When Kurt Cobain took a shotgun to his head in 1994, he left behind the most famous rock and roll suicide note in history – In Utero. 20 years on from its release, the album is still one of the most important and haunting records of the 90s.

When the record debuted at number one in the US charts on the 9th October 1993, it was nothing more than a collection of successful grunge tracks laced with dark intent. Whether Cobain’s intention or not, In Utero seemed more intense after the troubled star’s death. Lyrics like the very first opening sequence, “Teenage angst has paid off well/now I'm bored and old” have been picked apart for an insight into the fallen frontman’s mind. Even Cobain’s previous plans to call the album “I Hate Myself And Want To Die” became ever more significant to the conspiracies.

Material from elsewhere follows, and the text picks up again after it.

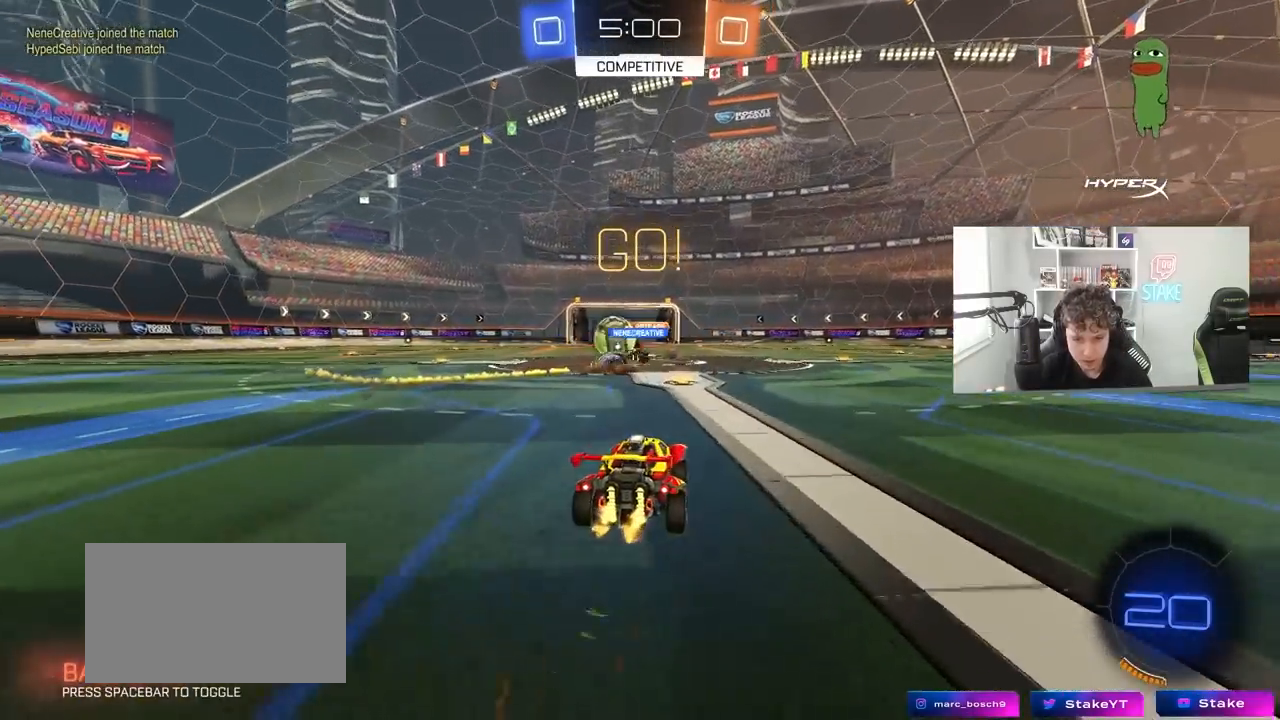
{"keys": ["d", "w"], "mouse": [], "mouse_move": "still", "events": [[117, "a", "down"], [167, "shift", "down"], [300, "shift", "up"], [433, "a", "up"], [483, "d", "down"]]}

The album was originally released on 21st September 1993 in competition with Pearl Jam’s “Vs” which knocked them off the top of the charts. When In Utero was re-released again shortly after Kurt’s demise, it cemented itself in history among the great albums of rock along with their previously award winning album, Nevermind.

The album was made in just over two weeks in Pachyderm Studio, Cannon Falls and was produced by Steve Albini. To celebrate the 20th anniversary, Albini has rejoined Nirvana drummer, Dave Grohl and bassist Krist Novoselic to re-master the album for a 2013 release. The new album contains 70 tracks that are previously unreleased, b-sides, compilation songs, demos and live recordings.
With the help of the new anniversary edition, In Utero flew back in the charts, proving that 90s grunge is still ever relevant to today.